### Tareas
1. En el texto sobre el soberano ideal según Dión de Prusa, ¿por qué debe el soberano cultivar las virtudes en beneficio de sus gobernados? Explícalo en una a tres frases.
2. Prosigue el texto sobre el soberano ideal según Dión de Prusa a partir de su última frase.

La imagen del rey-pastor
articula todo su razonamiento, muy adecuada a la sensibilidad de los griegos
desde Homero y presente también en la mentalidad judía donde tal asociación, acorde con su hábitat, fuentes de riqueza y propia
historia patriarcal, era habitual en la Biblia como es por todos conocido. Para
Dión, "después de los dioses, el soberano
ha de cuidar de los hombres honrando y prefiriendo a los buenos pero ocupándose
de todos, pues ¿quién es más provechoso y mejor para los rebaños de ovejas que
el pastor?".
(I, 17). Tal solicitud implica un conocimiento previo que, aplicado en
concreto a la figura de Cristo, se ve superado y sublimado por la intensidad
del amor a su rebaño y su propia oblación, aunque no excluye la justicia
final (Jn 10 y Mt 25, 31 ss., respectivamente). Pero, dado por sentado
que "el soberano es un elegido de la divina providencia y gobierna el mundo en nombre de Dios", ¿qué regla de conducta debe de seguir para conseguir
el ideal? Deberá cultivar las virtudes o aretaí específicas en beneficio de sus gobernados porque su poder no es
un privilegio sino un deber, su vida no es para el placer sino para el servicio
y sus súbditos no son esclavos sino libres. Su aspiración será la de ser "padre
benefactor" y no amo, porque nada más lejos del buen soberano que
"cimentar su poder en el
miedo en lugar del afecto mutuo y recíproco". Una adecuada preparación filosófica aplicada a los hechos y la
moral "obligatoria para todo gobernante", serán su timón para
no convertirse en tirano.
La justicia y la paz lo identificarán al ser virtudes
cardinales para todas las demás, si se quiere llegar a ese prototipo que,
comparando ahora con las categorías hebraicas, había preludiado el profeta
Isaías (11) cuando hablaba del soberano del tronco de Jesé dotado de sabiduría,
inteligencia y temor de Dios que "no juzgaría por las apariencias " y lograría una recreación paradisíaca en la
tierra en un escenario donde lobo y cordero y leopardo y cabrito pacerían
juntos. Por imperativo de su dignidad, y volviendo al autor griego, el soberano
también tendrá que llevar una indumentaria lujosa (importante
en las sociedades antiguas por su semiótica diferencial) pero nunca
la lucirá por presunción o exhibicionismo. Ideario, en suma, basado en la
filosofía estoica y en las corrientes neoplatónicas, que Dión de Prusa
hilvanó asociando la figura de Trajano con la del optimus princeps. Pero cuyo mensaje es maleable por si mismo para una
adaptación universal. Y no me atrevería yo a atribuirlo mayormente al rescoldo de la adulación
sino al hecho de que el rétor en cuestión fue un hijo de su tiempo.
Tal tiempo histórico y en
definitiva todo devenir y toda realeza transitoria se ven superados, a mi
entender, por "el tiempo de la salvación" y la esencia de la realeza
del Señor.

### Datos proporcionados
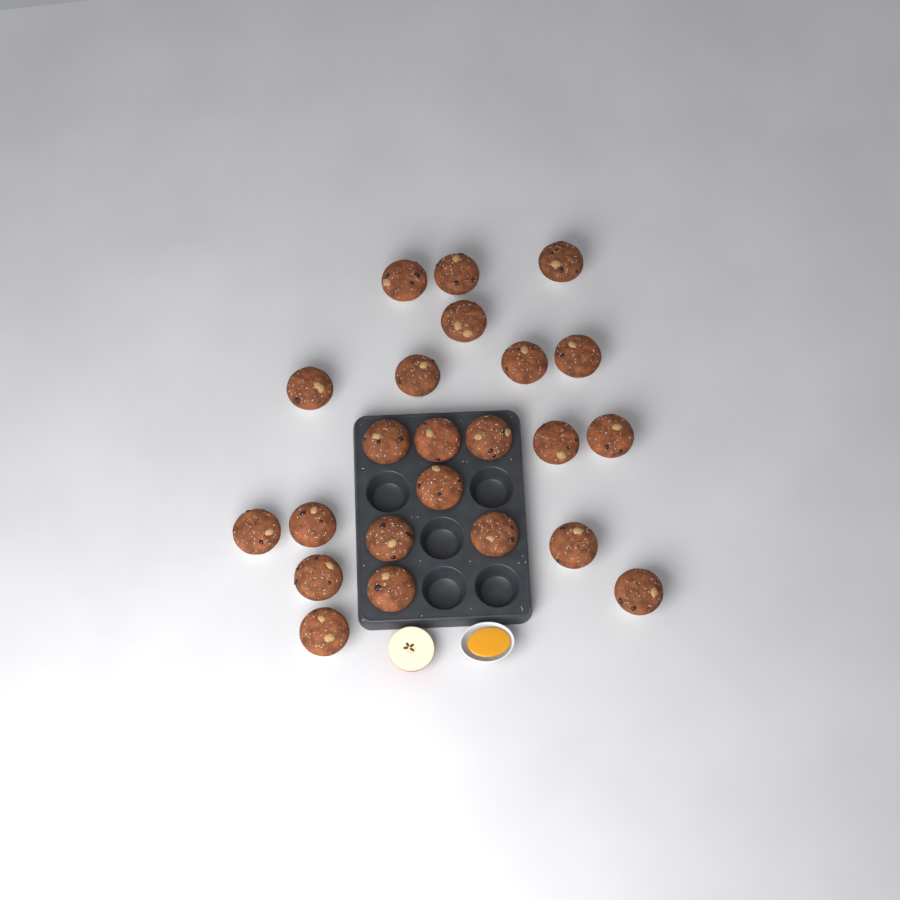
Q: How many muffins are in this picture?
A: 23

### Respuestas por tarea
1. Debe hacerlo porque su poder no es un privilegio, sino un deber. Además, su vida no está destinada al placer, sino al servicio, y sus súbditos no son esclavos, sino libres.

2.
Las fronteras espaciales y temporales quedan
difuminadas porque la salvación está abierta a todo hombre, y esencialmente a
todo hombre "bueno" como decía Dión, a todo aquél de buena voluntad que
no rechace participar en el reino que Jesucristo le ofrece. Porque Cristo es
Rey, tal como él mismo proclamó ante Pilato con rotundo enigma aparente: "Mi Reino no es de este mundo. Sí, tal como dices, soy Rey. Para esto he
nacido yo y para esto he venido al mundo: para dar testimonio de la verdad" (Jn 18, 33 ss.). La proclamación de tal Verdad,
y su posterior defensa y trasmisión, exigió un camuflaje
absoluto de todos lo símbolos e iconos del poder de su realeza hasta la
humillación. Se cumplió con rigor la profecía de Isaías (53, 6-7), "Y
Jahvéh descargó sobre él la culpa de todos nosotros. Fue oprimido y no abrió la
boca. Como un cordero al degüello fue llevado". Superó el papel del "padre benefactor"
encomiado por Dión, para "tomar la condición de esclavo" por
amor (Flp 2,7) y soportó los atributos sensibles de su majestad
traducidos en corona de espinas y manto de púrpura por el arbitrio sarcástico
de los soldados del Pretorio (Jn 19; Mt 27; Mc 15).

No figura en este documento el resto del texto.